* _REQUEST_
Your answer must be an exact copy of the listing, with the images left out.

● ● ● ● ● ● ●

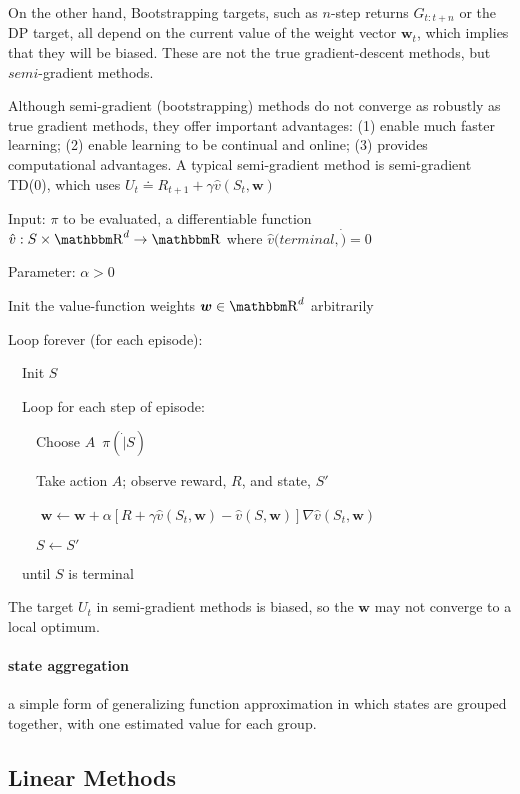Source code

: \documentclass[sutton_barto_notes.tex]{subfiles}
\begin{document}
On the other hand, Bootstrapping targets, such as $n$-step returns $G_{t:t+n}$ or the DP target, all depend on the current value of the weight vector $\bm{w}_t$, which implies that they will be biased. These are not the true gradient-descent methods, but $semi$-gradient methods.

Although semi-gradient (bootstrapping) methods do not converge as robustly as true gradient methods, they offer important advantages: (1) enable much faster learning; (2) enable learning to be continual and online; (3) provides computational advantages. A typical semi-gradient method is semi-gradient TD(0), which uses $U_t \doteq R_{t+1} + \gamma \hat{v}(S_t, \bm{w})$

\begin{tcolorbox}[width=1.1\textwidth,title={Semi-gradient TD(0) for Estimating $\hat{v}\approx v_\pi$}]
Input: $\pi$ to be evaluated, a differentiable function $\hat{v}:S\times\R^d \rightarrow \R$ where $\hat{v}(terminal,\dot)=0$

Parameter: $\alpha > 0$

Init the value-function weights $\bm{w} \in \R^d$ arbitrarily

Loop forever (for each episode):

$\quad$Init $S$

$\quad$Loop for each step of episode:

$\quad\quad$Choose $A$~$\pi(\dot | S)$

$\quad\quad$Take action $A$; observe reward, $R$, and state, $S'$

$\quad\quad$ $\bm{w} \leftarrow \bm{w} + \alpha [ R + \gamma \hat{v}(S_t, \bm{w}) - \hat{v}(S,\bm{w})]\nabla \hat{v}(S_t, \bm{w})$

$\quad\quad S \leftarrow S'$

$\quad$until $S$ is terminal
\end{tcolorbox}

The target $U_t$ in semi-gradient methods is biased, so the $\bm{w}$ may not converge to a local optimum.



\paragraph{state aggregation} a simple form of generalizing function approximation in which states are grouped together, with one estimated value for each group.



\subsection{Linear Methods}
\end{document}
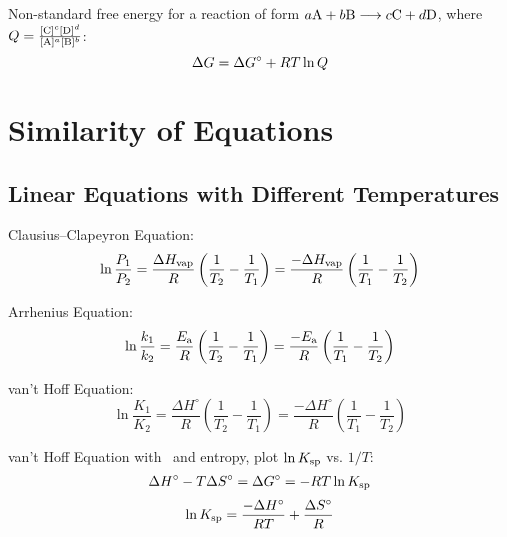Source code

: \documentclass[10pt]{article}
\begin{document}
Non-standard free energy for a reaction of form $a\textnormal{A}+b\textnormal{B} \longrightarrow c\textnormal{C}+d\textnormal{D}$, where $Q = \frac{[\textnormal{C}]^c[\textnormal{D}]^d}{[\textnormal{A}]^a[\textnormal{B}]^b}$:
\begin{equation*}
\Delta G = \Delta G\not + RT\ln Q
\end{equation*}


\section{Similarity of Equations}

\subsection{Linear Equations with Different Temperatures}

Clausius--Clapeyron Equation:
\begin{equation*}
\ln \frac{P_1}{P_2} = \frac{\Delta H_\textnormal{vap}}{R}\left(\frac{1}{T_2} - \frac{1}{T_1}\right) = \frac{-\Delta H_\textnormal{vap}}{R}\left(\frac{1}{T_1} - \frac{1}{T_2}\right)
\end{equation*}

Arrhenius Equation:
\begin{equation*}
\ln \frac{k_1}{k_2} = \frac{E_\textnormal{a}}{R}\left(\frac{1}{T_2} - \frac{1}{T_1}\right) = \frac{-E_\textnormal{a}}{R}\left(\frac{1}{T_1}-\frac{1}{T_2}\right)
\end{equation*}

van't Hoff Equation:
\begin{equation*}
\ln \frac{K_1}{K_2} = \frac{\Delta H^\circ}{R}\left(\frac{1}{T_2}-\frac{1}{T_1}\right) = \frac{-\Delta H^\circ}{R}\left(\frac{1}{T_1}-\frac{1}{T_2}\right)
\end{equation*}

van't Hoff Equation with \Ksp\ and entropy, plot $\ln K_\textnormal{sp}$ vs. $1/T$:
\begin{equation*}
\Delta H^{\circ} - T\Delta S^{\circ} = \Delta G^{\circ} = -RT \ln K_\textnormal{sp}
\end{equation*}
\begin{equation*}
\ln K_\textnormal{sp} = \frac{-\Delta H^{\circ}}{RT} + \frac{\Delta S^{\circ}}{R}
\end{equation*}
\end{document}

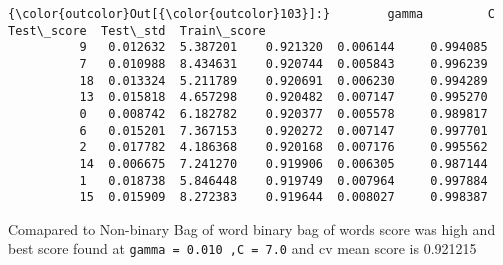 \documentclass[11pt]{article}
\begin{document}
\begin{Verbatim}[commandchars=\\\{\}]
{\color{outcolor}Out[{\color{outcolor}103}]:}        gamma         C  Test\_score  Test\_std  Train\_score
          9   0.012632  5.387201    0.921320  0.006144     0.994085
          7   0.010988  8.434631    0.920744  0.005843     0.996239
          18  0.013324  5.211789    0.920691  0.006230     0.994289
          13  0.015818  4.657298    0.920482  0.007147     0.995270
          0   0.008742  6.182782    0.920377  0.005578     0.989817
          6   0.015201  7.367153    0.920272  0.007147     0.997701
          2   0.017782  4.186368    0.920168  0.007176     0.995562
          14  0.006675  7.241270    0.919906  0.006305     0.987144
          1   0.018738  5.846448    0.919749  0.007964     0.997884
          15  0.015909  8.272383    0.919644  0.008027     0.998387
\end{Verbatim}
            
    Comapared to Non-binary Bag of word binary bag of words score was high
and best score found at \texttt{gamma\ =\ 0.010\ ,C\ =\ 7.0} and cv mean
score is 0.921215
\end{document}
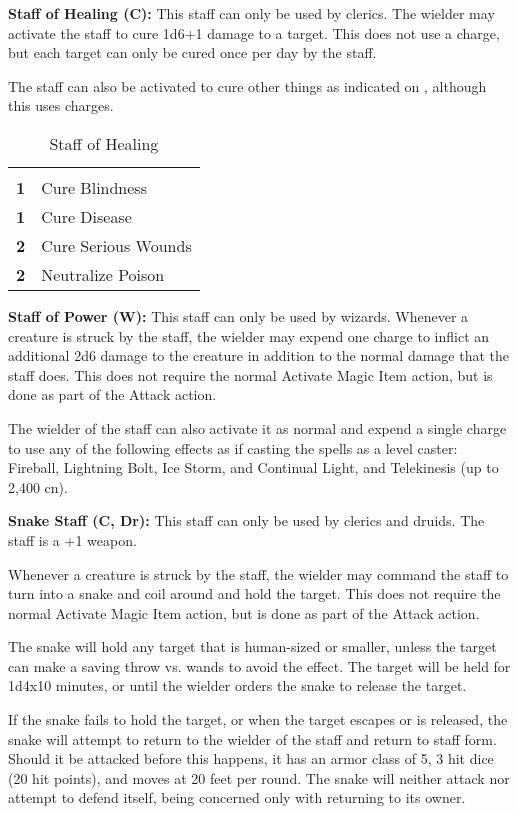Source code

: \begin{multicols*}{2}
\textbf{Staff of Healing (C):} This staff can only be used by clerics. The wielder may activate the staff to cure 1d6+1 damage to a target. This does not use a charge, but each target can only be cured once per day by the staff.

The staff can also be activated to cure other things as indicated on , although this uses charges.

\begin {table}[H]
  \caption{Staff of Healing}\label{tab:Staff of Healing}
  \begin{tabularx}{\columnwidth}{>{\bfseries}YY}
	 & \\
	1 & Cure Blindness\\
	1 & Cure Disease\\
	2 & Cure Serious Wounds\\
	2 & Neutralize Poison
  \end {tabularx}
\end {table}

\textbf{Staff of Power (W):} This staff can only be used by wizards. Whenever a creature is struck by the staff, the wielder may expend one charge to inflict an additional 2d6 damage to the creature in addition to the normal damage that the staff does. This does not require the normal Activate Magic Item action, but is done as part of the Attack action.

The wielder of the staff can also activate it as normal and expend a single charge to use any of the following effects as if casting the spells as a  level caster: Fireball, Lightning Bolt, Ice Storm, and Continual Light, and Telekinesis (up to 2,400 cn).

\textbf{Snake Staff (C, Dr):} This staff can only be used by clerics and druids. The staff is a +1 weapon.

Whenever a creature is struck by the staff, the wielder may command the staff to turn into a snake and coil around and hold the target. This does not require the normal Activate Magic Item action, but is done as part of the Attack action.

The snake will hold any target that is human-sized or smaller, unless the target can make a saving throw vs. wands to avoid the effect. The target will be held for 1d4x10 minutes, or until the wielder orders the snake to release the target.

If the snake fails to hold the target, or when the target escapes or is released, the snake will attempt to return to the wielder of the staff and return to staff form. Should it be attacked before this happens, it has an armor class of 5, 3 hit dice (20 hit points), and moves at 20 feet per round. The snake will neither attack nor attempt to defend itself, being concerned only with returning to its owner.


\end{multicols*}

● ● ● ● ● ● ●

* _EXERCISE ANSWER_
Source code

: \documentclass[sutton_barto_notes.tex]{subfiles}
\begin{document}
On the other hand, Bootstrapping targets, such as $n$-step returns $G_{t:t+n}$ or the DP target, all depend on the current value of the weight vector $\bm{w}_t$, which implies that they will be biased. These are not the true gradient-descent methods, but $semi$-gradient methods.

Although semi-gradient (bootstrapping) methods do not converge as robustly as true gradient methods, they offer important advantages: (1) enable much faster learning; (2) enable learning to be continual and online; (3) provides computational advantages. A typical semi-gradient method is semi-gradient TD(0), which uses $U_t \doteq R_{t+1} + \gamma \hat{v}(S_t, \bm{w})$

\begin{tcolorbox}[width=1.1\textwidth,title={Semi-gradient TD(0) for Estimating $\hat{v}\approx v_\pi$}]
Input: $\pi$ to be evaluated, a differentiable function $\hat{v}:S\times\R^d \rightarrow \R$ where $\hat{v}(terminal,\dot)=0$

Parameter: $\alpha > 0$

Init the value-function weights $\bm{w} \in \R^d$ arbitrarily

Loop forever (for each episode):

$\quad$Init $S$

$\quad$Loop for each step of episode:

$\quad\quad$Choose $A$~$\pi(\dot | S)$

$\quad\quad$Take action $A$; observe reward, $R$, and state, $S'$

$\quad\quad$ $\bm{w} \leftarrow \bm{w} + \alpha [ R + \gamma \hat{v}(S_t, \bm{w}) - \hat{v}(S,\bm{w})]\nabla \hat{v}(S_t, \bm{w})$

$\quad\quad S \leftarrow S'$

$\quad$until $S$ is terminal
\end{tcolorbox}

The target $U_t$ in semi-gradient methods is biased, so the $\bm{w}$ may not converge to a local optimum.



\paragraph{state aggregation} a simple form of generalizing function approximation in which states are grouped together, with one estimated value for each group.



\subsection{Linear Methods}
\end{document}
Source code

: \documentclass[10pt]{article}
\begin{document}
Non-standard free energy for a reaction of form $a\textnormal{A}+b\textnormal{B} \longrightarrow c\textnormal{C}+d\textnormal{D}$, where $Q = \frac{[\textnormal{C}]^c[\textnormal{D}]^d}{[\textnormal{A}]^a[\textnormal{B}]^b}$:
\begin{equation*}
\Delta G = \Delta G\not + RT\ln Q
\end{equation*}


\section{Similarity of Equations}

\subsection{Linear Equations with Different Temperatures}

Clausius--Clapeyron Equation:
\begin{equation*}
\ln \frac{P_1}{P_2} = \frac{\Delta H_\textnormal{vap}}{R}\left(\frac{1}{T_2} - \frac{1}{T_1}\right) = \frac{-\Delta H_\textnormal{vap}}{R}\left(\frac{1}{T_1} - \frac{1}{T_2}\right)
\end{equation*}

Arrhenius Equation:
\begin{equation*}
\ln \frac{k_1}{k_2} = \frac{E_\textnormal{a}}{R}\left(\frac{1}{T_2} - \frac{1}{T_1}\right) = \frac{-E_\textnormal{a}}{R}\left(\frac{1}{T_1}-\frac{1}{T_2}\right)
\end{equation*}

van't Hoff Equation:
\begin{equation*}
\ln \frac{K_1}{K_2} = \frac{\Delta H^\circ}{R}\left(\frac{1}{T_2}-\frac{1}{T_1}\right) = \frac{-\Delta H^\circ}{R}\left(\frac{1}{T_1}-\frac{1}{T_2}\right)
\end{equation*}

van't Hoff Equation with \Ksp\ and entropy, plot $\ln K_\textnormal{sp}$ vs. $1/T$:
\begin{equation*}
\Delta H^{\circ} - T\Delta S^{\circ} = \Delta G^{\circ} = -RT \ln K_\textnormal{sp}
\end{equation*}
\begin{equation*}
\ln K_\textnormal{sp} = \frac{-\Delta H^{\circ}}{RT} + \frac{\Delta S^{\circ}}{R}
\end{equation*}
\end{document}

 \documentclass[11pt]{article}
\begin{document}
\begin{Verbatim}[commandchars=\\\{\}]
{\color{outcolor}Out[{\color{outcolor}103}]:}        gamma         C  Test\_score  Test\_std  Train\_score
          9   0.012632  5.387201    0.921320  0.006144     0.994085
          7   0.010988  8.434631    0.920744  0.005843     0.996239
          18  0.013324  5.211789    0.920691  0.006230     0.994289
          13  0.015818  4.657298    0.920482  0.007147     0.995270
          0   0.008742  6.182782    0.920377  0.005578     0.989817
          6   0.015201  7.367153    0.920272  0.007147     0.997701
          2   0.017782  4.186368    0.920168  0.007176     0.995562
          14  0.006675  7.241270    0.919906  0.006305     0.987144
          1   0.018738  5.846448    0.919749  0.007964     0.997884
          15  0.015909  8.272383    0.919644  0.008027     0.998387
\end{Verbatim}
            
    Comapared to Non-binary Bag of word binary bag of words score was high
and best score found at \texttt{gamma\ =\ 0.010\ ,C\ =\ 7.0} and cv mean
score is 0.921215
\end{document}
Source code

: \begin{multicols*}{2}
\textbf{Staff of Healing (C):} This staff can only be used by clerics. The wielder may activate the staff to cure 1d6+1 damage to a target. This does not use a charge, but each target can only be cured once per day by the staff.

The staff can also be activated to cure other things as indicated on , although this uses charges.

\begin {table}[H]
  \caption{Staff of Healing}\label{tab:Staff of Healing}
  \begin{tabularx}{\columnwidth}{>{\bfseries}YY}
	 & \\
	1 & Cure Blindness\\
	1 & Cure Disease\\
	2 & Cure Serious Wounds\\
	2 & Neutralize Poison
  \end {tabularx}
\end {table}

\textbf{Staff of Power (W):} This staff can only be used by wizards. Whenever a creature is struck by the staff, the wielder may expend one charge to inflict an additional 2d6 damage to the creature in addition to the normal damage that the staff does. This does not require the normal Activate Magic Item action, but is done as part of the Attack action.

The wielder of the staff can also activate it as normal and expend a single charge to use any of the following effects as if casting the spells as a  level caster: Fireball, Lightning Bolt, Ice Storm, and Continual Light, and Telekinesis (up to 2,400 cn).

\textbf{Snake Staff (C, Dr):} This staff can only be used by clerics and druids. The staff is a +1 weapon.

Whenever a creature is struck by the staff, the wielder may command the staff to turn into a snake and coil around and hold the target. This does not require the normal Activate Magic Item action, but is done as part of the Attack action.

The snake will hold any target that is human-sized or smaller, unless the target can make a saving throw vs. wands to avoid the effect. The target will be held for 1d4x10 minutes, or until the wielder orders the snake to release the target.

If the snake fails to hold the target, or when the target escapes or is released, the snake will attempt to return to the wielder of the staff and return to staff form. Should it be attacked before this happens, it has an armor class of 5, 3 hit dice (20 hit points), and moves at 20 feet per round. The snake will neither attack nor attempt to defend itself, being concerned only with returning to its owner.


\end{multicols*}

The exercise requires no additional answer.